Work request:
Transcribe the following entries word for word. End with the line where "neck cancer stained" appears.

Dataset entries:
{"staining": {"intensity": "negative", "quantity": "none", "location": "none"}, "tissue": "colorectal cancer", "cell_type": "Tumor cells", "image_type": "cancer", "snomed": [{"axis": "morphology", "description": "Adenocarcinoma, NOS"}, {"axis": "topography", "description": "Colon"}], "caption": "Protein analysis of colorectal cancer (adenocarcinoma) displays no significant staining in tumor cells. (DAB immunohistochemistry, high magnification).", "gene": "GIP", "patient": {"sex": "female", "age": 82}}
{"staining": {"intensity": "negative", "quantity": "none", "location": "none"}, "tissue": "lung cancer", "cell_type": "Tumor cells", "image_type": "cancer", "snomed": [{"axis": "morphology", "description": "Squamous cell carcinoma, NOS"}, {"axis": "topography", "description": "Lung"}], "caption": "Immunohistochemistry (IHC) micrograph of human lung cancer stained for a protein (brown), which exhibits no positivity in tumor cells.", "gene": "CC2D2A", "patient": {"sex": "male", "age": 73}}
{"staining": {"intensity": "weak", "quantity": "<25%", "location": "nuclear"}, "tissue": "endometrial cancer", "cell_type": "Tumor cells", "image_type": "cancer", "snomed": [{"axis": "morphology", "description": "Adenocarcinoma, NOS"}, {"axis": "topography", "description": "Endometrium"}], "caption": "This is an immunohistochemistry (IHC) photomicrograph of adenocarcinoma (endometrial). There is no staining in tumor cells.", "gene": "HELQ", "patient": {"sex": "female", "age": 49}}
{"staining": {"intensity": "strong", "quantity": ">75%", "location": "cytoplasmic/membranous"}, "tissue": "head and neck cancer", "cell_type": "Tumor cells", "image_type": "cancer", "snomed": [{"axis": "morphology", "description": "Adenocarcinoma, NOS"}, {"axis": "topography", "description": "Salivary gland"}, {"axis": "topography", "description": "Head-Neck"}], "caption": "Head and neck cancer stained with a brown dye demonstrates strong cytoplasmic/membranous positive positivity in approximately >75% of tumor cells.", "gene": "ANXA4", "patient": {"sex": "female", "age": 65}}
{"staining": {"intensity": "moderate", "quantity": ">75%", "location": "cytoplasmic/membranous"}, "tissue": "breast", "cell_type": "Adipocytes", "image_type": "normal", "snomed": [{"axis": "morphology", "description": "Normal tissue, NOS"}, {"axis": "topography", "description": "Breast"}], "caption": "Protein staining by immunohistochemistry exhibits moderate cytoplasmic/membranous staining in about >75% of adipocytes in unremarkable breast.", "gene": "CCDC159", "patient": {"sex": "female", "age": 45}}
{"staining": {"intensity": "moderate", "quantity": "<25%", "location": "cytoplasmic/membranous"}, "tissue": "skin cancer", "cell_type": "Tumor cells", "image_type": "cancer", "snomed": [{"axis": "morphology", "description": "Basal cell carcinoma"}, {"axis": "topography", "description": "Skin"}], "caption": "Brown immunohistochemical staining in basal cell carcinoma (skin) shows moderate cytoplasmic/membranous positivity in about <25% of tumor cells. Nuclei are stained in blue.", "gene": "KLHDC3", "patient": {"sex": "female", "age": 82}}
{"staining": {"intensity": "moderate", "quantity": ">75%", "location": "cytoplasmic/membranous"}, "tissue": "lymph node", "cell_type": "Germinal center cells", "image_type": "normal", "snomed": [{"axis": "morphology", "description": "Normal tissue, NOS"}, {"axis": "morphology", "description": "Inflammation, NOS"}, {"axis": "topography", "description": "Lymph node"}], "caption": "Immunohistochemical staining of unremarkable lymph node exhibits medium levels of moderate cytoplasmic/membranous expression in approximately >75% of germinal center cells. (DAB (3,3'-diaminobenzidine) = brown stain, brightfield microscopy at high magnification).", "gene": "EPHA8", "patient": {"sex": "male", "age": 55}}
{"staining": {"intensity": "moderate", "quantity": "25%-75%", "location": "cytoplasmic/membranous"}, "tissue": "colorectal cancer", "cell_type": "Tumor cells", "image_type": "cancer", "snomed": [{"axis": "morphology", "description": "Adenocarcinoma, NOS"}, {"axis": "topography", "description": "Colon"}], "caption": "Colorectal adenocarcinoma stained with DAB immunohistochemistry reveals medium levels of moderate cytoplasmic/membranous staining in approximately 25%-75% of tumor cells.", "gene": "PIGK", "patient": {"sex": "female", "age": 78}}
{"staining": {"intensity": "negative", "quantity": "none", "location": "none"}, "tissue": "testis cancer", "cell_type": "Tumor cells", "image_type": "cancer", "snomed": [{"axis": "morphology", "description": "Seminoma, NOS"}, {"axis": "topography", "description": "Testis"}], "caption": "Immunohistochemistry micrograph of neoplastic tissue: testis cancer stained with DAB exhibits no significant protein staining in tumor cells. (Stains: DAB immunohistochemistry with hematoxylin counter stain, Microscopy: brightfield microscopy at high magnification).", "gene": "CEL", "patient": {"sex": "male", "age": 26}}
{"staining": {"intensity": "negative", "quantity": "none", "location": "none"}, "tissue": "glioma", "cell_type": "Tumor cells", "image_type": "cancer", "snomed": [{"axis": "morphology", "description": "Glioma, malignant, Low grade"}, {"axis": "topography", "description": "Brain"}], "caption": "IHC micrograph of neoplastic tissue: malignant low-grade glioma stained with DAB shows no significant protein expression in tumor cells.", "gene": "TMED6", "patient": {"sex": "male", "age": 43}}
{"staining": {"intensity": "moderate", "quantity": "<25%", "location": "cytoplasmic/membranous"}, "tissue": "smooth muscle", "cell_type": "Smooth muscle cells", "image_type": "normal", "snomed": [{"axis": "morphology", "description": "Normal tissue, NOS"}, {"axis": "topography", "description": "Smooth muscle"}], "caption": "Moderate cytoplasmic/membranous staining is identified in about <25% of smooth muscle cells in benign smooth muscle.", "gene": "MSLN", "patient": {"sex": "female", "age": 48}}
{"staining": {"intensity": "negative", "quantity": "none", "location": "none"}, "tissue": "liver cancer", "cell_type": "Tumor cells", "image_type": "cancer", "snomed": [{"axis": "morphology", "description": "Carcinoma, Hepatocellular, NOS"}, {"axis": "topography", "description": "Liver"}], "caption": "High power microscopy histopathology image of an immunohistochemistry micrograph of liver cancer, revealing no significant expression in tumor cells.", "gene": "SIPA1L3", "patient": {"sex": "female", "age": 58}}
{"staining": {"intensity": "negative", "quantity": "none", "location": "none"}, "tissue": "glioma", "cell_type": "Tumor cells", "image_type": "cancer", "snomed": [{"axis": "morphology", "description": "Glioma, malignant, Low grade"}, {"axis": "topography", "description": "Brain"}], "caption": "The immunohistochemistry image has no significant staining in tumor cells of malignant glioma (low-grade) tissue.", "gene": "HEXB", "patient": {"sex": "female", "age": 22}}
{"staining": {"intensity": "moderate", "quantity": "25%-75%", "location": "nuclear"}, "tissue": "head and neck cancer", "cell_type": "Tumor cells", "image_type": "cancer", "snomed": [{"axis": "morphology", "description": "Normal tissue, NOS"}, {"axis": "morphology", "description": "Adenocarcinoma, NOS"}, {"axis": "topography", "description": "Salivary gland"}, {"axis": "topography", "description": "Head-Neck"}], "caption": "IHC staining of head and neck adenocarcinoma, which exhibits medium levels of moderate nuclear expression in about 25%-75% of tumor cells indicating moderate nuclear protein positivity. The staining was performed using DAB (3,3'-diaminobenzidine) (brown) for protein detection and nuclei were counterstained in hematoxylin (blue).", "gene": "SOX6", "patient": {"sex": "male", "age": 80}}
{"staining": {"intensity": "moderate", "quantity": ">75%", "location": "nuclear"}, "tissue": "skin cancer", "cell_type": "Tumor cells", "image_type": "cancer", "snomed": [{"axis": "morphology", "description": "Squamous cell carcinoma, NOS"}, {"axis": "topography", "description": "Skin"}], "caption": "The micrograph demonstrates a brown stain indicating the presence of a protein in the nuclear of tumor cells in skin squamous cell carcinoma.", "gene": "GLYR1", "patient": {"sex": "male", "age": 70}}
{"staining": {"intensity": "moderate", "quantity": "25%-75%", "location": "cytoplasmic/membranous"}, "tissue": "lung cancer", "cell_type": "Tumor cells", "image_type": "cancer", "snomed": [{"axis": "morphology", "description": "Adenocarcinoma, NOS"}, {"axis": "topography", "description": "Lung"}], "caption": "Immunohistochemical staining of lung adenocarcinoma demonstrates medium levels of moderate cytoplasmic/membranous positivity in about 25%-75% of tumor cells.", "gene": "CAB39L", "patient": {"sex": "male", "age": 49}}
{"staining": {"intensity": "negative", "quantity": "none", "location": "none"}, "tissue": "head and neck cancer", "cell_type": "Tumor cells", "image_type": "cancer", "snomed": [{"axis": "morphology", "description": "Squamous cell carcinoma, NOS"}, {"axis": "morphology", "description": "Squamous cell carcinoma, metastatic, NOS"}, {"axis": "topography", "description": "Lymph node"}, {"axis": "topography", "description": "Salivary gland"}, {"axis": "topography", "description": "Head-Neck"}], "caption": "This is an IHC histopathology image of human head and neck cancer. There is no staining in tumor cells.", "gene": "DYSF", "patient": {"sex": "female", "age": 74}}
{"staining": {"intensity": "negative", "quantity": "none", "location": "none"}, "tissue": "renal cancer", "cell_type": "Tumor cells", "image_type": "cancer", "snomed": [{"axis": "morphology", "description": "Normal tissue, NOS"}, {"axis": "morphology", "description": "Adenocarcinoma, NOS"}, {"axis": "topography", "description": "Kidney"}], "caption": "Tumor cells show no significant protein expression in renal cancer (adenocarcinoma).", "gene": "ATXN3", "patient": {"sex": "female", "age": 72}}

Solved problem:
{"staining": {"intensity": "negative", "quantity": "none", "location": "none"}, "tissue": "colorectal cancer", "cell_type": "Tumor cells", "image_type": "cancer", "snomed": [{"axis": "morphology", "description": "Adenocarcinoma, NOS"}, {"axis": "topography", "description": "Colon"}], "caption": "Protein analysis of colorectal cancer (adenocarcinoma) displays no significant staining in tumor cells. (DAB immunohistochemistry, high magnification).", "gene": "GIP", "patient": {"sex": "female", "age": 82}}
{"staining": {"intensity": "negative", "quantity": "none", "location": "none"}, "tissue": "lung cancer", "cell_type": "Tumor cells", "image_type": "cancer", "snomed": [{"axis": "morphology", "description": "Squamous cell carcinoma, NOS"}, {"axis": "topography", "description": "Lung"}], "caption": "Immunohistochemistry (IHC) micrograph of human lung cancer stained for a protein (brown), which exhibits no positivity in tumor cells.", "gene": "CC2D2A", "patient": {"sex": "male", "age": 73}}
{"staining": {"intensity": "weak", "quantity": "<25%", "location": "nuclear"}, "tissue": "endometrial cancer", "cell_type": "Tumor cells", "image_type": "cancer", "snomed": [{"axis": "morphology", "description": "Adenocarcinoma, NOS"}, {"axis": "topography", "description": "Endometrium"}], "caption": "This is an immunohistochemistry (IHC) photomicrograph of adenocarcinoma (endometrial). There is no staining in tumor cells.", "gene": "HELQ", "patient": {"sex": "female", "age": 49}}
{"staining": {"intensity": "strong", "quantity": ">75%", "location": "cytoplasmic/membranous"}, "tissue": "head and neck cancer", "cell_type": "Tumor cells", "image_type": "cancer", "snomed": [{"axis": "morphology", "description": "Adenocarcinoma, NOS"}, {"axis": "topography", "description": "Salivary gland"}, {"axis": "topography", "description": "Head-Neck"}], "caption": "Head and neck cancer stained with a brown dye demonstrates strong cytoplasmic/membranous positive positivity in approximately >75% of tumor cells.", "gene": "ANXA4", "patient": {"sex": "female", "age": 65}}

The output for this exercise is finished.